Alexandra Müller-Crepon is the head of the Arts+ department at swissnex Boston, where she fosters the exchange between Switzerland and the US at the intersection of art, design, science, and Innovation through a vast variety of projects and exhibits. Prior to the position she was project manager at the “Engagement Migros” innovation fund in Zurich, Switzerland. . Between 2014 and 2016 she participated in bringing the 11th edition of the european biennial for contemporary art, Manifesta to life. She studied International Relations at the University of St.Gallen and graduated with an MA in Cultural Policy and Management at Maastricht University in the Netherlands with a major in cultural policy in urban development.


Conclusion Keynote:


Jeffrey Schnapp

Jeffrey Schnapp is the founder/faculty director of metaLAB (at) Harvard and faculty co-director of the Berkman Klein Center for Internet and Society at Harvard University.

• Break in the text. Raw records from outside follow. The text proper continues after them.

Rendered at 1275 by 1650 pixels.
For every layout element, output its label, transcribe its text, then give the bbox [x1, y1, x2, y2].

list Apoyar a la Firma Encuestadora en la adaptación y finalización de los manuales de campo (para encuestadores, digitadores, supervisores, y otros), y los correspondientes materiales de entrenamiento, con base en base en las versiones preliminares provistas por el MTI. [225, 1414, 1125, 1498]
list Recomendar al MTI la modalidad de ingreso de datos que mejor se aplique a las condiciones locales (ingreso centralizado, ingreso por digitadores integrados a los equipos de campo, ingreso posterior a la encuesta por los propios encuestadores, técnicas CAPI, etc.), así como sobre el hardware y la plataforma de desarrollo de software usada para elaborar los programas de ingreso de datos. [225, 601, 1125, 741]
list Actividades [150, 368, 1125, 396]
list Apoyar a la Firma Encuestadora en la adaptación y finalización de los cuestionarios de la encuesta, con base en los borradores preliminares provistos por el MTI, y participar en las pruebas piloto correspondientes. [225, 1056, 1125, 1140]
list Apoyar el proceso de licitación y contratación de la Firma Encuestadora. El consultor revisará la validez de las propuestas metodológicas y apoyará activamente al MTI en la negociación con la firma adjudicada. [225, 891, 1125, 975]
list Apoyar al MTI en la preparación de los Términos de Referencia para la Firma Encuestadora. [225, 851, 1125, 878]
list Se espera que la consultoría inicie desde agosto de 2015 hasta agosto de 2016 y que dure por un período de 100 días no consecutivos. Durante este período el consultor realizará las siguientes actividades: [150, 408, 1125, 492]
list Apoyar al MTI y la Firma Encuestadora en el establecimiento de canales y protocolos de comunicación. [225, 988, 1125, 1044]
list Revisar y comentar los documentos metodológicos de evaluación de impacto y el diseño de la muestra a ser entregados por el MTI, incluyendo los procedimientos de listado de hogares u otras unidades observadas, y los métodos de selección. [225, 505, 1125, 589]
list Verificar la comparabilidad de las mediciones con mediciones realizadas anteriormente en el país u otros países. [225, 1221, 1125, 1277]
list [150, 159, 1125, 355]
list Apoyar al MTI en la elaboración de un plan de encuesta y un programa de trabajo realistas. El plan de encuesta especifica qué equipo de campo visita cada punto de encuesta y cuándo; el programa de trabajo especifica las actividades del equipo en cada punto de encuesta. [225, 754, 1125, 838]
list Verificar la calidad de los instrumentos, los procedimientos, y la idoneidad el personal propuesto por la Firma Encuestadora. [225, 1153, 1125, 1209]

He holds the Carl A. Pescosolido Chair in Romance Languages and Literatures and Comparative Literature in the Faculty of Arts and Sciences and is on the teaching faculty in the Department of Architecture at Harvard’s Graduate School of Design, and is also affiliated with the Critical Media Practice program in Visual and Environmental Studies. Originally trained as a medievalist, his recent publications concern the modern and contemporary eras with a focus on media, technology, architecture, design, and the history of the book. After three years of service as co-founder and CEO at Piaggio Fast Forward, Schnapp assumed the new position of Chief Visionary Officer effective June 2018. Jeffrey Schnapp has spoken at some of the world’s most prestigious venues: TED, the United Nations, World Frontiers Forum, the Royal Academy of Sweden, the Global Leaders Forum, Bibliothèque Nationale de France, Volkswagenstiftung, SXSW, Fondazione Corriere della Sera, MEET, and the US National Archives.


The event is a collaboration between the initiative Swiss Cultural Entrepreneurship at FHNW Academy of Art and Design and swissnex Boston.